When she graduated from Sweetwater, she was sent to Randolph Air Force Base, Texas where she became an emergency engineering test pilot along with eight other men and one female. 

She said one flight she remembers the most is on an AT-6. 

Ms. Williams said for some reason none of the eight men she worked with would fly it. They all refused to. 

This one plane was in one accident after the next, but her crew chief ordered that someone had to fly it. 

"I took on the challenge to test fly it, and I remember one of the male pilots asking me 'what kind of flowers would you like,'" Ms. Williams said. "So I did my research about this crazy aircraft that had caused so many problems, and I took it up for a test fly. After I test drove it, I remember coming back down and telling my crew chief, 'that was a sick aircraft,' but was glad I took the challenge to fly it when no one else would." 

Before the luncheon, Lt. Col. Kerry Beaghan, deputy director for the 95th Mission Support Group, escorted the members of WASP around Edwards. 

"The five ladies were amazing," Colonel Beaghan said. "They are extremely active, engaged in the world around them and passionate about flying." 

Colonel Beaghan said the five WASP members got the chance to see the F-22. 

"They were like kids in a candy store," Colonel Beaghan said. "They wanted to get up and see the cockpit, which they did, and they were thrilled at seeing the next-generation aircraft." 

Colonel Beaghan felt it was particularly appropriate for them to visit Edwards. 

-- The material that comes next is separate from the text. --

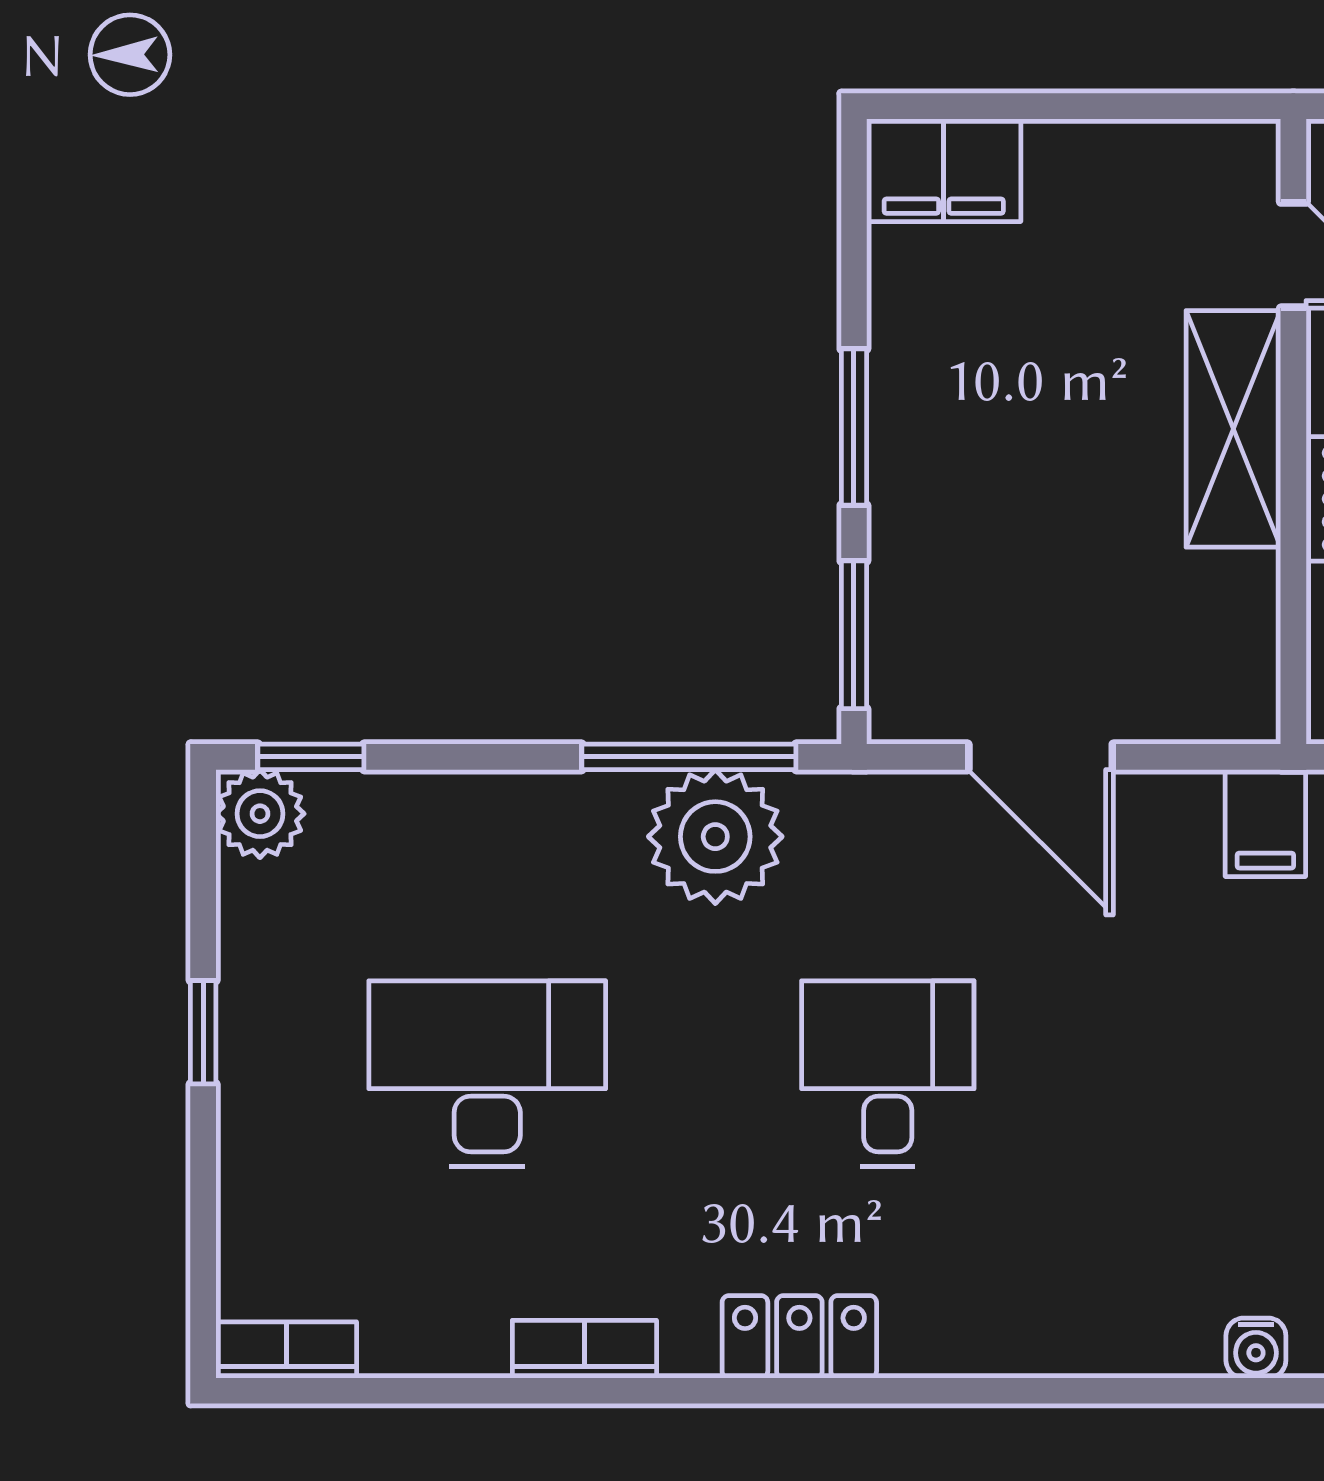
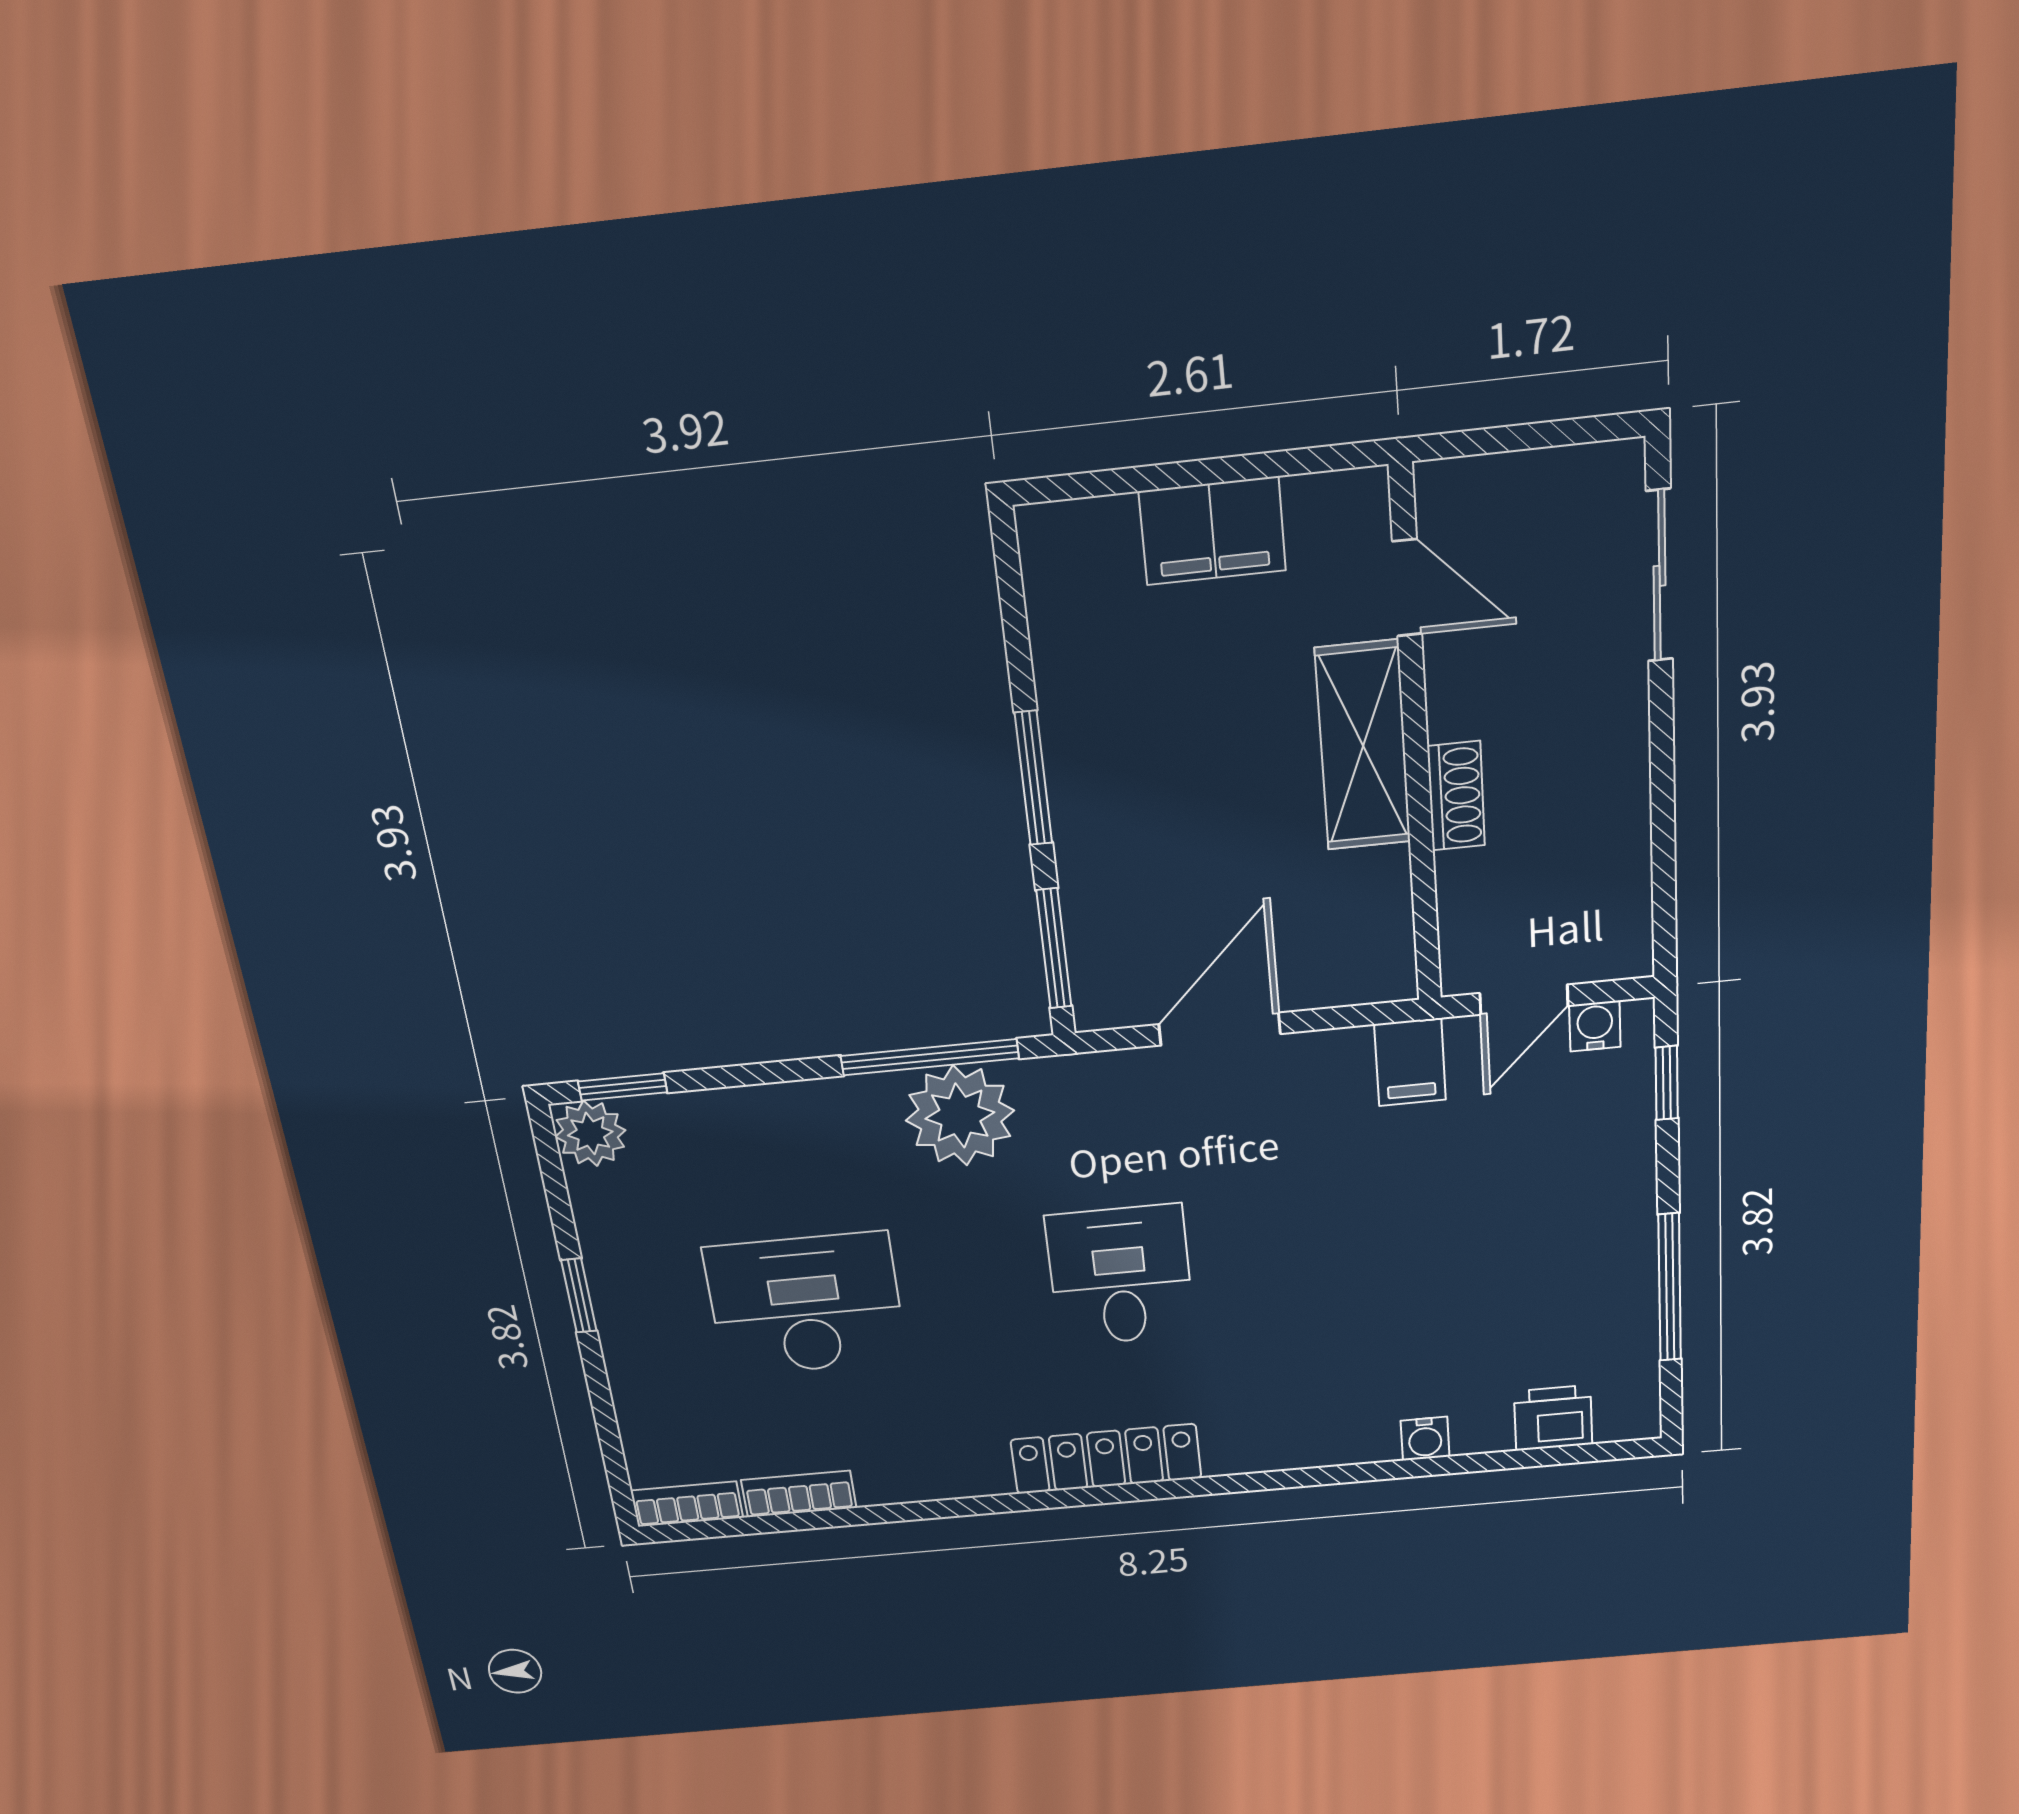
filing cabinet: (944, 170) -> (1212, 531), moved
door: (1041, 757) -> (1220, 1029), swing flipped
locker: (799, 1337) -> (1106, 1459), width x1.53
bookcase: (584, 1349) -> (799, 1494), moved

"They were pioneers in doing what they did as pilots," Colonel Beaghan said. "Women flying military aircraft and events that have been happening and still happen today at Edwards are typically pioneering feats in the aerospace realm." 

The ladies were thrilled with the welcome from the base and pleased with the enthusiasm with which they were received, Colonel Beaghan said. 

"I believe they felt extremely appreciated, as it should be," she said. "They got to tell their story everywhere they went, and the pride in their voices was priceless."